#### Exercise
Count the lines in the records that contain the string "Haya", treating uppercase and lowercase letters as different. Reply with the number alone.

#### Extracted entries
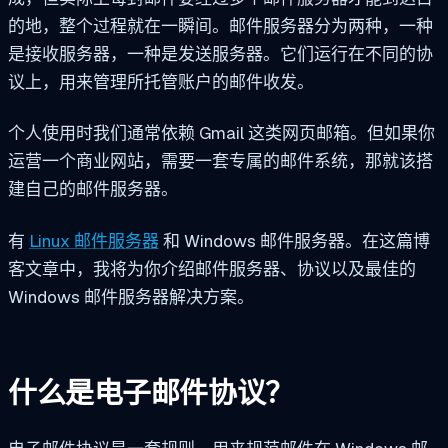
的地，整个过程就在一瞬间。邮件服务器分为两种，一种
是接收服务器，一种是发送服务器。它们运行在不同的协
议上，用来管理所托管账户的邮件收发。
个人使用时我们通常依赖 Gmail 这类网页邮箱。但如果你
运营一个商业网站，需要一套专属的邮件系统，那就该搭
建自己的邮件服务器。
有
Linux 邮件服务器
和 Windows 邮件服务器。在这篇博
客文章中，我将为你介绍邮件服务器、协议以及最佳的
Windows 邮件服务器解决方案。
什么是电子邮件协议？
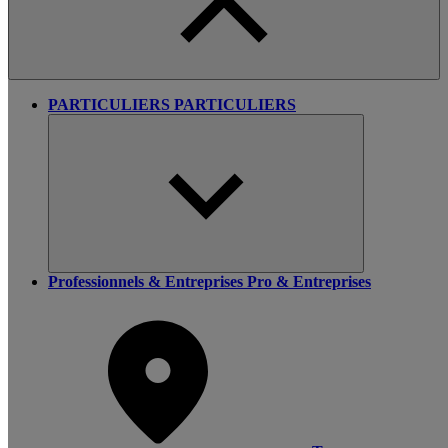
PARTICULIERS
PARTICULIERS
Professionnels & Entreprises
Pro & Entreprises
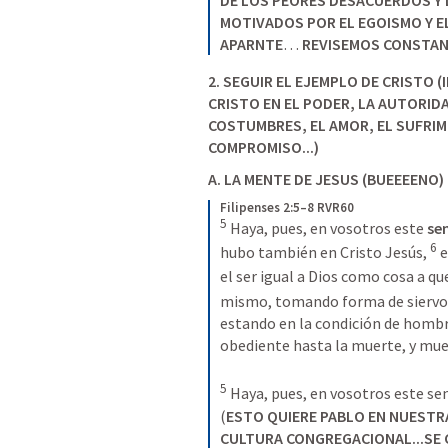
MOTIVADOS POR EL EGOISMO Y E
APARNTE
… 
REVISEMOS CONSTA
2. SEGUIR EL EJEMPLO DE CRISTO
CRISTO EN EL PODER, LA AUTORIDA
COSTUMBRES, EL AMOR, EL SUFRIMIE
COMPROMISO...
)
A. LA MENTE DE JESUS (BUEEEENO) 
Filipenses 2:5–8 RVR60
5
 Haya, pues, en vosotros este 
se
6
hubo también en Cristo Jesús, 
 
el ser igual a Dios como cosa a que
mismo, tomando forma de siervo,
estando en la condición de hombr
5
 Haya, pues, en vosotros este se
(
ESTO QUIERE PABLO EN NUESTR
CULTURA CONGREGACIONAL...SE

#### Answer to the problem
2